Para ilustrar sua mensagem de otimismo quanto à vitória de Serra, o candidato ao Palácio dos Bandeirantes lembrou da eleição de Mário Covas ao governo de São Paulo em 1998. “Ele nem em segundo lugar aparecia. Chegou no segundo turno e ganhou com 2 milhões de votos à frente”, disse.

Alckmin ainda brincou com Serra ao afirmar que o presidenciável tem o dom da ubiquidade, isto é, consegue estar em todos os lugares ao mesmo tempo.

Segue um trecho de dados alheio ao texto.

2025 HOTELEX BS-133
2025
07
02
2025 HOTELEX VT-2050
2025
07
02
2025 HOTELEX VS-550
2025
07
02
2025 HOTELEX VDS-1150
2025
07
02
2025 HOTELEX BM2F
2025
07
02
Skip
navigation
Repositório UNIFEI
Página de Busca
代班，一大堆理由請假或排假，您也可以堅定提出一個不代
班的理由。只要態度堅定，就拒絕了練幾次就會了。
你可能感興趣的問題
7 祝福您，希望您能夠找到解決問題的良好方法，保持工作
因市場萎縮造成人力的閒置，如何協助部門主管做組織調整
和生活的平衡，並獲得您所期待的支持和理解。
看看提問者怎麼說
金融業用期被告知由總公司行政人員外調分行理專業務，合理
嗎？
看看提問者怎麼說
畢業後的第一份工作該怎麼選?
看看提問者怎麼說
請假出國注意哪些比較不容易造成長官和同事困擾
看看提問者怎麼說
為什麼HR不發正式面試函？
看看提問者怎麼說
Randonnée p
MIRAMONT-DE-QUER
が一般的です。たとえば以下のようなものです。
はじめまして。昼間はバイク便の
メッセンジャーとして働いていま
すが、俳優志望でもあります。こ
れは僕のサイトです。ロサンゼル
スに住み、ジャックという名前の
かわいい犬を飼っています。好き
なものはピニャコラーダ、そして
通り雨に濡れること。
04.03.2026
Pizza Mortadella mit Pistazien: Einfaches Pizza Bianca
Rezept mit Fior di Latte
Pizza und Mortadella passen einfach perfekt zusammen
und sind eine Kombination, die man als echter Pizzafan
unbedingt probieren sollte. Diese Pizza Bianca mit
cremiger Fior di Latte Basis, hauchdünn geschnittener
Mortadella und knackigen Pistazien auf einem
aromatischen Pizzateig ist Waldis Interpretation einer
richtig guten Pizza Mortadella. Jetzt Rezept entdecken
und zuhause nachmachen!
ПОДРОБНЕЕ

Enquanto Serra está na Bahia, disse, “nós seguramos a peteca aqui em São Paulo”.

“Adversário desleal”

O presidente nacional do PSDB, Sérgio Guerra (PE), coordenador da campanha de Serra, classificou a campanha petista de “adversário desleal”. “Nunca como agora enfrentamos um adversário que não respeita a democracia, o dinheiro público e as regras de um jogo limpo, de uma eleição limpa. Enfrentamos um adversário desleal”, disse.

Além de atacar a campanha da petista Dilma Rousseff, Guerra criticou o governo Lula. “Não se respeita nada, nem o sigilo dos cidadãos brasileiros. Não é a filha do futuro presidente que está sendo desrespeitada. É o cidadão brasileiro que está sendo afetado por um governo que não tem limites”, afirmou.